El centro de reflexión Bruegel acaba de publicar un estudio que señala cómo la Unión Monetaria ha incrementado la brecha entre el Norte y el Sur. La tasa media anual de crecimiento de la renta per cápita en el periodo 2003-2017 señala de forma clara la distinta evolución seguida por los dos bloques de países. Los países más perjudicados han sido Grecia (-0,74%) e Italia(-0,24) con tasas negativas. Otros países del Sur como Portugal (0,63%), España (0,64%)y Francia (0,75), aunque presentan tasas positivas son muy inferiores a las de la mayoría de los Estados del Norte: Finlandia (0,84%), Bélgica (0,87%), Austria (1,05%), Holanda (1,08%), Suecia (1,33%) y Alemania (1,39%). Existe en algunos casos tales como los de España e Italia un agravante, el hecho de que se hayan potenciado las divergencias económicas internas entre las distintas regiones, lo que incentiva movimientos independentistas en las más pudientes que, dado el ejemplo del modelo europeo, quieren librarse de los mecanismos redistributivos.

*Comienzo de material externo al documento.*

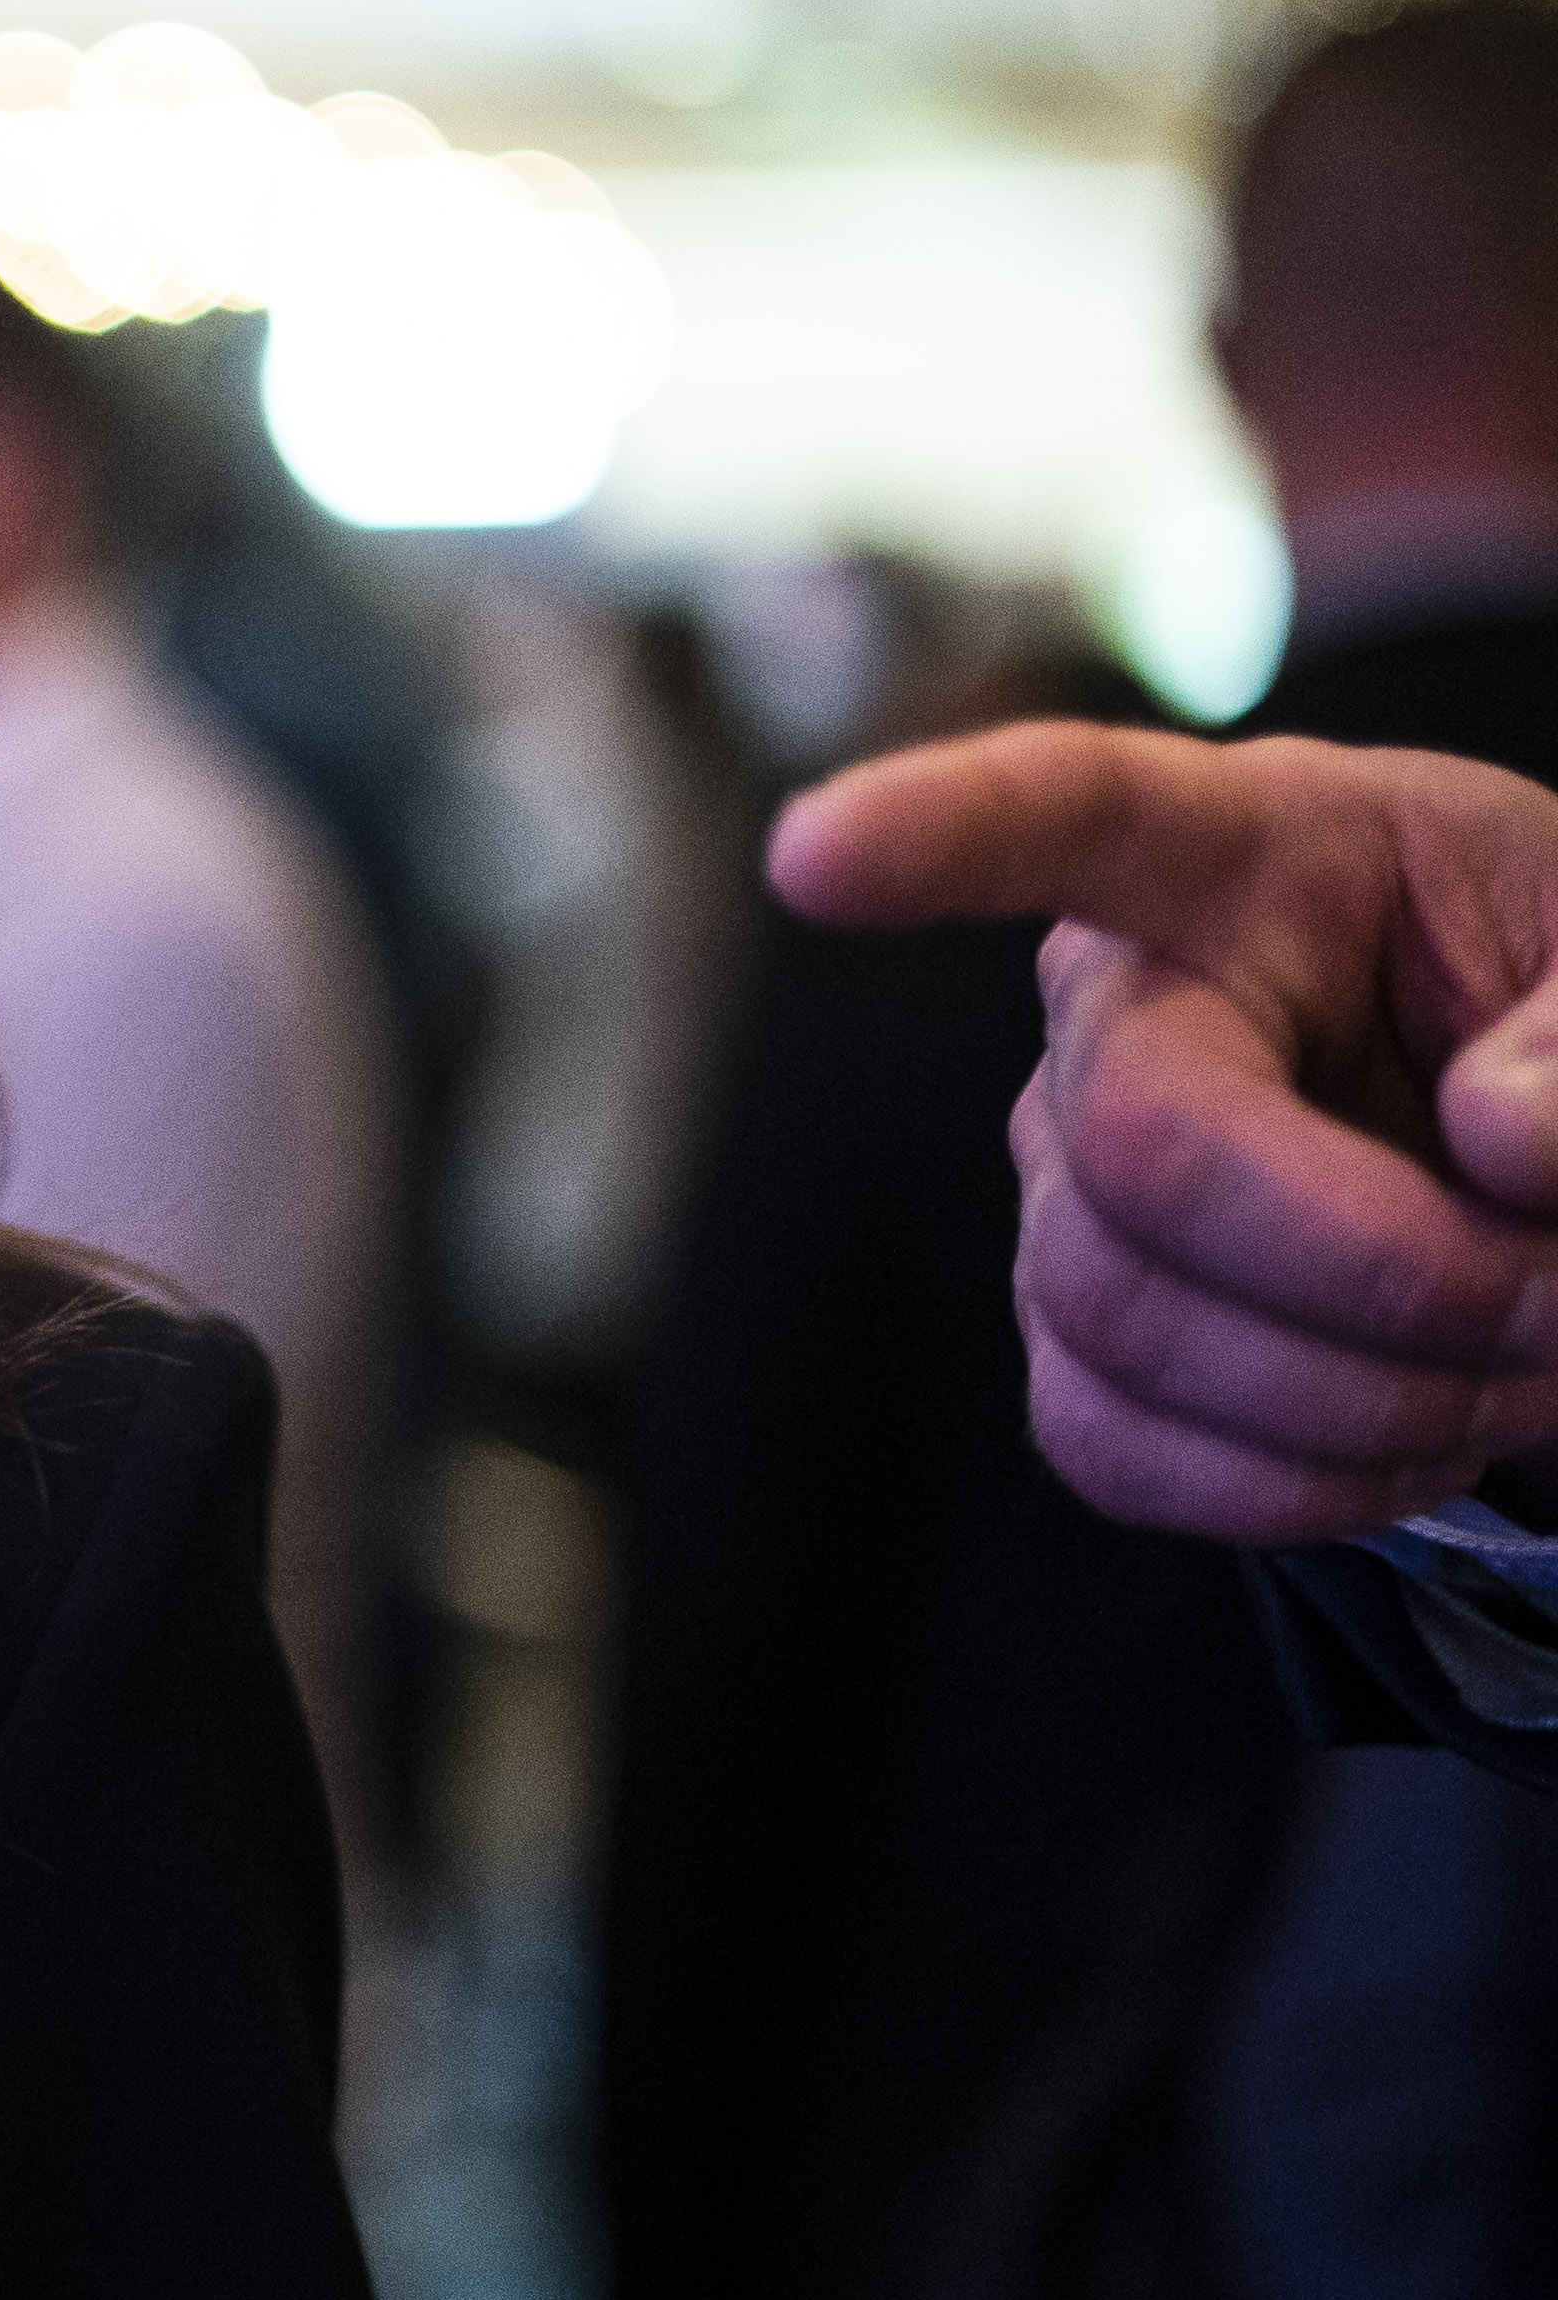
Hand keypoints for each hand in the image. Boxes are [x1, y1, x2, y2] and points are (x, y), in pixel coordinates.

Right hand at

Todos esos datos son totalmente lógicos y de alguna manera constituyen el resultado que cabría esperar cuando se ha negado toda viabilidad a una unión fiscal y presupuestaria. El presupuesto comunitario (1,2%) es radicalmente incapaz de compensar los desequilibrios territoriales que surgen de cualquier unión económica. Es más, se ha desechado todo procedimiento de mutualización de deuda y de compartir riesgos.

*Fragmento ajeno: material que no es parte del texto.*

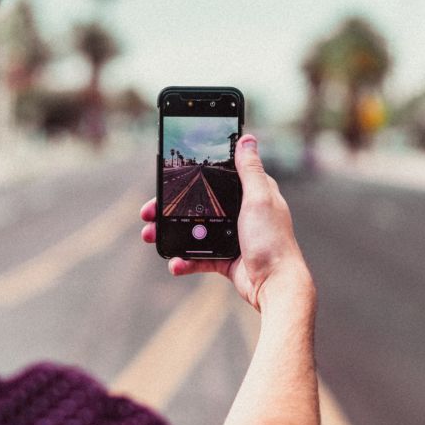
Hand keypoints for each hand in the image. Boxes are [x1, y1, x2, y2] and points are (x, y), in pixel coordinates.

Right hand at [140, 134, 312, 310]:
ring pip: (193, 231)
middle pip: (198, 205)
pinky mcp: (226, 259)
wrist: (276, 285)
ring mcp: (232, 237)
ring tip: (151, 236)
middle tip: (148, 212)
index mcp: (251, 194)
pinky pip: (199, 257)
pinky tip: (174, 263)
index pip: (215, 178)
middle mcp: (241, 213)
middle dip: (170, 209)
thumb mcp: (259, 199)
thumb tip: (247, 138)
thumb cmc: (273, 241)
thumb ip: (250, 171)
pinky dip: (185, 260)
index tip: (166, 180)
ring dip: (170, 233)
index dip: (190, 177)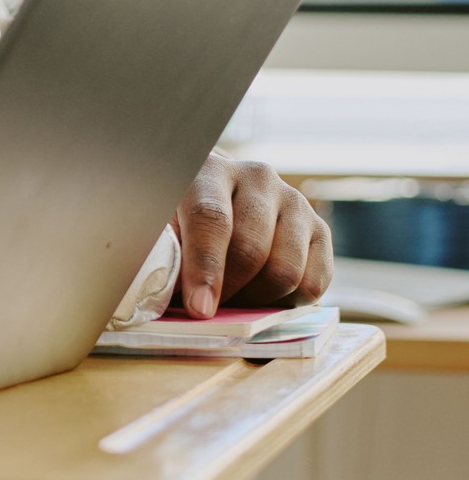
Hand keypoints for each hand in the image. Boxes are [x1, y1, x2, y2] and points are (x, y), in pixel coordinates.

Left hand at [174, 153, 333, 316]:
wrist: (217, 194)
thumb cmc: (180, 215)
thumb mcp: (160, 222)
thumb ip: (162, 249)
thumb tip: (166, 294)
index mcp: (210, 170)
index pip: (211, 218)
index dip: (205, 268)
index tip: (198, 308)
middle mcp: (258, 179)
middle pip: (251, 249)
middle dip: (229, 290)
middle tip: (209, 310)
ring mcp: (294, 201)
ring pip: (286, 270)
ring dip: (257, 299)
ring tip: (232, 300)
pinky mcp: (319, 229)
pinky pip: (315, 282)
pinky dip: (288, 302)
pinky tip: (262, 297)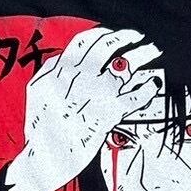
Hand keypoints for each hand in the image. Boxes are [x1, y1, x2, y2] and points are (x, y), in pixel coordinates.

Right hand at [15, 27, 162, 190]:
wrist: (44, 157)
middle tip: (139, 38)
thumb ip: (52, 70)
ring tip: (151, 51)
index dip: (103, 34)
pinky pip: (135, 97)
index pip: (86, 41)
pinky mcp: (109, 114)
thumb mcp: (37, 90)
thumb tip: (64, 57)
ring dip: (142, 56)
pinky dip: (147, 89)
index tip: (113, 34)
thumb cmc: (41, 129)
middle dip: (127, 37)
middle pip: (108, 47)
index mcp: (61, 70)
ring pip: (125, 67)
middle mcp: (79, 77)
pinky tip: (152, 85)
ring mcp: (96, 94)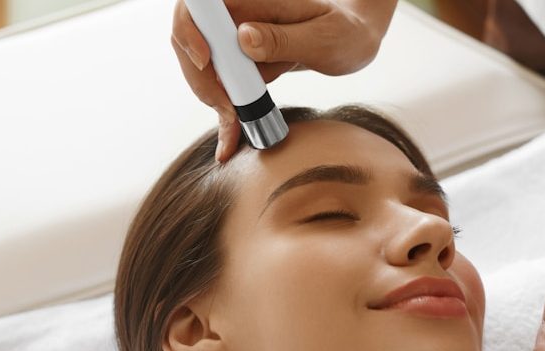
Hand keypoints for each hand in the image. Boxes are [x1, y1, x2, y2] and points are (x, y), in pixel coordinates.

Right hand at [171, 0, 396, 161]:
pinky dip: (224, 115)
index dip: (189, 31)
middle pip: (189, 41)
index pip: (197, 6)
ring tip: (234, 130)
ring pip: (202, 69)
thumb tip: (243, 38)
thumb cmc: (345, 31)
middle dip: (202, 79)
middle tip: (229, 111)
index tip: (207, 61)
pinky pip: (222, 87)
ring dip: (212, 101)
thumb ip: (283, 38)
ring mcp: (235, 39)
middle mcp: (236, 14)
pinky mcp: (242, 62)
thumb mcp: (323, 37)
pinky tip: (229, 143)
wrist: (354, 40)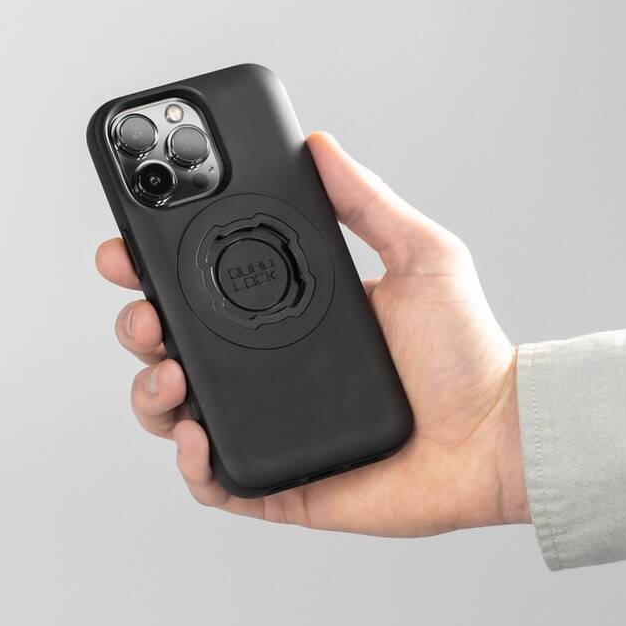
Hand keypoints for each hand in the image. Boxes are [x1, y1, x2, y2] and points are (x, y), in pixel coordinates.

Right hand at [95, 132, 529, 536]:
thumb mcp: (420, 256)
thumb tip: (321, 146)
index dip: (154, 272)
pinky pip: (214, 479)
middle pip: (172, 348)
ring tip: (168, 375)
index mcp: (287, 315)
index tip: (127, 251)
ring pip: (176, 412)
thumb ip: (368, 201)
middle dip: (137, 328)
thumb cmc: (465, 352)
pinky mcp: (280, 479)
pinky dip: (190, 463)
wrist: (498, 434)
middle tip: (146, 315)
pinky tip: (197, 435)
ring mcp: (269, 422)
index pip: (203, 289)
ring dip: (149, 392)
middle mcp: (267, 367)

Las enormes discrepancias entre los países miembros exigirían fuertes mecanismos de cohesión y redistribución, pero paradójicamente la misma importancia de esas diferencias hace imposible una unión fiscal y presupuestaria; jamás los países ricos aceptarán una transferencia a los países menos desarrollados de recursos tan cuantiosos como los que se producirían. ¿Puede extrañarnos que cada vez sean más los ciudadanos de todos los países que desconfíen de la Unión Europea y que se pregunten (teniendo en cuenta que la unión política no es posible,) si no habrá que dar marcha atrás en esta integración que es meramente comercial, financiera y monetaria?

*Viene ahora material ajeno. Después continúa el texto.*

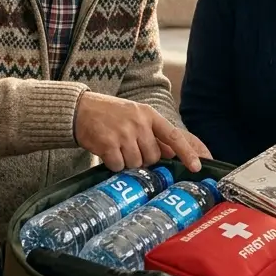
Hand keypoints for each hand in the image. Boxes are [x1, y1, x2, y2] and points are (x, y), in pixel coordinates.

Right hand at [73, 91, 202, 171]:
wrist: (79, 109)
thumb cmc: (110, 115)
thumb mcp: (135, 116)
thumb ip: (153, 133)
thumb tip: (171, 154)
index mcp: (148, 114)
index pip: (173, 135)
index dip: (186, 153)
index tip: (197, 167)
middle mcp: (138, 123)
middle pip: (153, 157)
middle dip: (143, 159)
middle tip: (129, 148)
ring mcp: (123, 133)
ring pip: (136, 164)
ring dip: (126, 162)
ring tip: (116, 147)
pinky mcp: (108, 144)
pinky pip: (118, 166)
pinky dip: (113, 164)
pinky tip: (106, 152)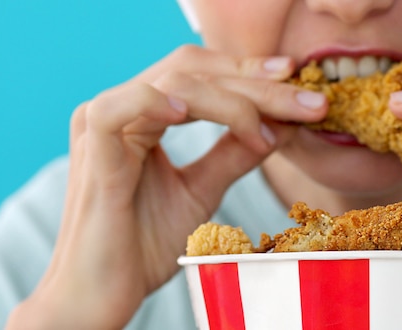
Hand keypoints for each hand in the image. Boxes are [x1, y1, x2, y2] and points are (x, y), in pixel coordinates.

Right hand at [7, 46, 325, 327]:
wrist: (102, 295)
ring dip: (232, 101)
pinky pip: (120, 109)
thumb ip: (234, 154)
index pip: (204, 76)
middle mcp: (123, 110)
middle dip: (258, 86)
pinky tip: (192, 114)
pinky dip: (157, 102)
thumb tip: (280, 126)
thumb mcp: (202, 191)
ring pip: (174, 84)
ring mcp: (103, 126)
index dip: (252, 75)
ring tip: (267, 131)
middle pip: (196, 72)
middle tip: (310, 105)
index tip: (300, 86)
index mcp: (144, 115)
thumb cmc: (143, 245)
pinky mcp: (92, 151)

Las oligarquías europeas, con intereses personales en el proyecto, arremeten contra lo que califican de retroceso nacionalista. Pero lo único que se ha internacionalizado hasta ahora son los mercados, el capital y las monedas, y aparece como imposible internacionalizar la fiscalidad, las condiciones laborales, las prestaciones sociales, las finanzas públicas, los gobiernos y en general el poder político. En estas condiciones y ya que no existen en la Unión Europea mecanismos democráticos para controlar a los mercados y a los poderes económicos, habrá que preguntarse si no sería lógico someterlos de nuevo a los Estados nacionales. En fin, por lo menos parece bastante coherente que los europeos se interroguen con cierto escepticismo acerca de si sirven para algo las elecciones al Parlamento europeo.